• [Complete the following]
a - List the foreign plays that the theater review of Said Soliman's work says he adapted, each with its year.
b - Render this sentence from the theater review into Spanish: "Over the years, writer and director Said Soliman has developed a distinctive theatrical blend of expressionism, Sufism, folklore and ritual."
c - Carry the theater review of Said Soliman's work forward from its final sentence.

-- Source extract start --

Al-Insan Al-Tayeb (The Good Person), written and directed by Said Soliman, Salah Abdel-Sabour Hall, Al-Taliaa theatre, 10 April-May, 2016.
Over the years, writer and director Said Soliman has developed a distinctive theatrical blend of expressionism, Sufism, folklore and ritual. His latest work, Al-Insan Al-Tayeb (The Good Person), lately staged at Al-Taliaa theatre (where it ran for over six weeks), is a prime example of this blend and shows it at its best. As in most of his earlier fifteen productions, starting with Al-Sarkhah (The Scream) in 1989, folklore and ritual are not used here as decorative elements, nor indeed as socially integrative tools to consolidate, validate and cement the heritage of the past and its authority structures and project them symbolically into the future, as they have been used in scores of plays. Rather, they are manipulated in such a way as to create a subversive counter-narrative that questions the ideas, values and prejudices they are meant to sanction, thus turning them into weapons of resistance against all forms of dogmatism and oppression on every level. In this respect, his work may be said to continue a revolutionary, socialist trend in dealing with cultural heritage that began in the late 1960s at the hands of such progressive dramatists as Youssri Al-Guindi and Aboul-Ela Al-Salamouni. Partly in response to Youssef Idris's article “Towards an Egyptian Theatre”, published in 1964, they sought to use Egyptian folklore, ritual and indigenous communal forms of entertainment to evolve a so-called ‘authentically Egyptian' theatrical form, but one which nonetheless has a progressive, socialist content.
In productions like Furgah Arabeyah (An Arab Folk Performance, 1995), Yasin and Baheyah (1997), Al Qabilah (The Tribe, 1998), Tuqoos Al Horreyah (Rituals of Freedom, 2005), and Naaima (2007), where folk tales and ballads and traditional beliefs and customs provide the material, Said Soliman uses ritual at once to provide form and technique and, in the process, to question the very material it shapes and offer a profound critique of the culture that produced it. Even in his adaptations of foreign plays – like Oedipus (1992), Macbeth (2000), Blood Wedding (2002), and Al-Beit (The House of Bernarda Alba, 2010) – one detects the same disruptive use of ritual to critique cultural heritage and the whole change-resistant societal codes it imposes.

-- Source extract end --
-- Material start --

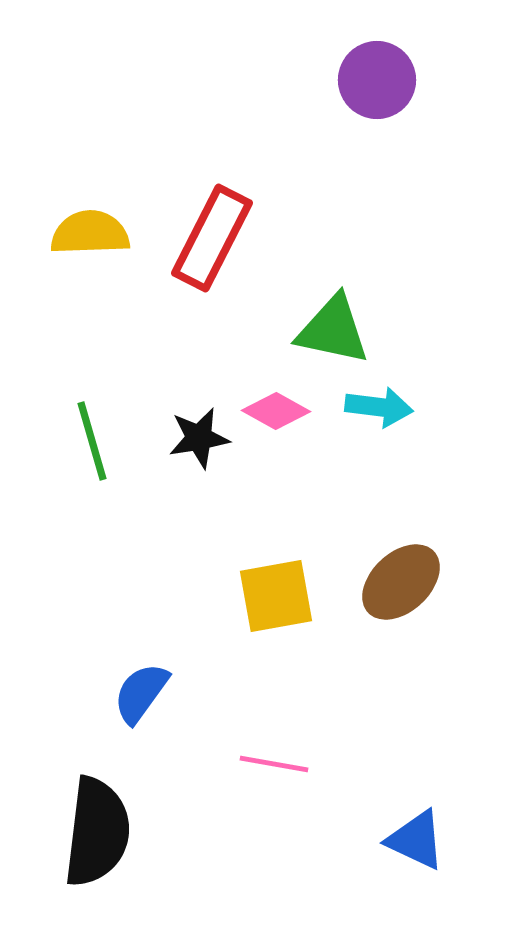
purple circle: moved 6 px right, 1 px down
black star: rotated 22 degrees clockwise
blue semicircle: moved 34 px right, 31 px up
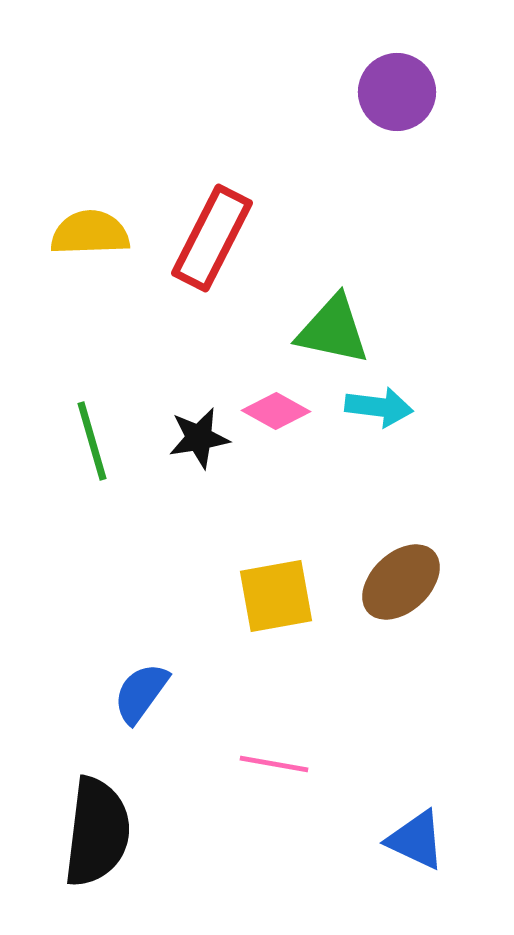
purple circle: moved 20 px right, 12 px down
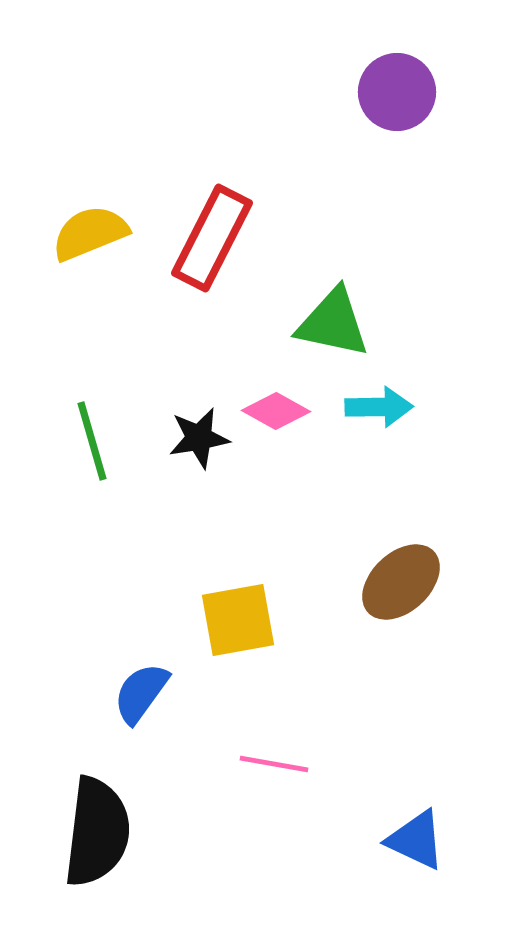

-- Material end --

• [Answers]
a - Oedipus (1992), Macbeth (2000), Blood Wedding (2002), and Al-Beit (The House of Bernarda Alba, 2010)

b - A lo largo de los años, el escritor y director Said Soliman ha desarrollado una mezcla teatral característica de expresionismo, sufismo, folclore y ritual.

c -
Curiously, however, a spirit of Sufi mysticism seems to permeate Soliman's work in varying degrees despite its obvious subversive thrust. Underlying the central conflict in every performance script is a fitfully glimpsed cosmic vision that transcends dogma and ideology and embraces a search for truth and light in the mystical sense. Of course, Sufism has always been a part of Islam and is well entrenched in Egypt, with over fifteen million Sufis, divided into some seventy sects. I imagine Soliman is one of them, at least in spirit and inclination, if not formally. The veiled mysticism in the earlier productions eventually revealed itself in two openly Sufi theatrical pieces. The first, Hakaza Takallam Ibn Arabi (Thus Spoke Ibn Arabi, 2006), was a dramatisation in musical form of the teachings, poetry and sayings of the Andalusian Sufi Mystic, Muhyeddin Ibn Arabi (1165-1240), particularly his beautiful exposition of the Unity of Being, the single and indivisible reality which simultaneously transcends and is manifested in all the images of the world. The second, Hayy ibn Yaqzan (2008), dramatised the philosophical tale written under that name (which is the name of its hero and literally means, in Shams C. Inati's translation, “The Living Son of the Vigilant”) by Ibn Tufayl (1105-1185), another Andalusian philosopher. Though Ibn Tufayl is not usually ranked among Sufi philosophers, his tale shows how human knowledge can rise “from a blank slate to a mystical, direct experience of God after passing through the necessary natural experiences”, to use Inati's words.
Plays about Sufi mystics or their works are rare in Arabic drama. Of the few that may exist, the best known are; Salah Abdel-Sabour's The Tragedy of Al-Hallaj in the Sixties, on the life and martyrdom of the Sufi master and dervish wanderer Al-Ḥusayn Ibn Mansur Al-Hallaj (858-922); Farid Abu Saeda's Laylat Al-Suhrawardi Al-Akhira (Suhrawardi's Last Night) (2015), which centers on the tragic relationship between the 12th Century mystic, theologian, and philosopher ShihabeddinYehya Al-Surhrawardi (also called ‘Sheikh Al-Ishraq', or Master of Illumination, perhaps on account of his best-known work, Hikmat Al-Ishraq, or The Wisdom of Illumination) and Al-Zahir, the governor of Aleppo and son of Saladin, the founder of the Ayyubid dynasty – a relationship that ended with the murder of the mystic; and a dramatisation by the late Iraqi writer and director Qasim Mohamed of Farid Al-Din Attar's long and celebrated Sufi poem, Mantiq Al-Tayr (The Conference of the Birds), written in 1177. Hence the importance of Said Soliman's latest Sufi work, Al Insan Al-Tayeb (The Good Person), which replays in a different vein the same spiritual quest staged in his two earlier mystical pieces.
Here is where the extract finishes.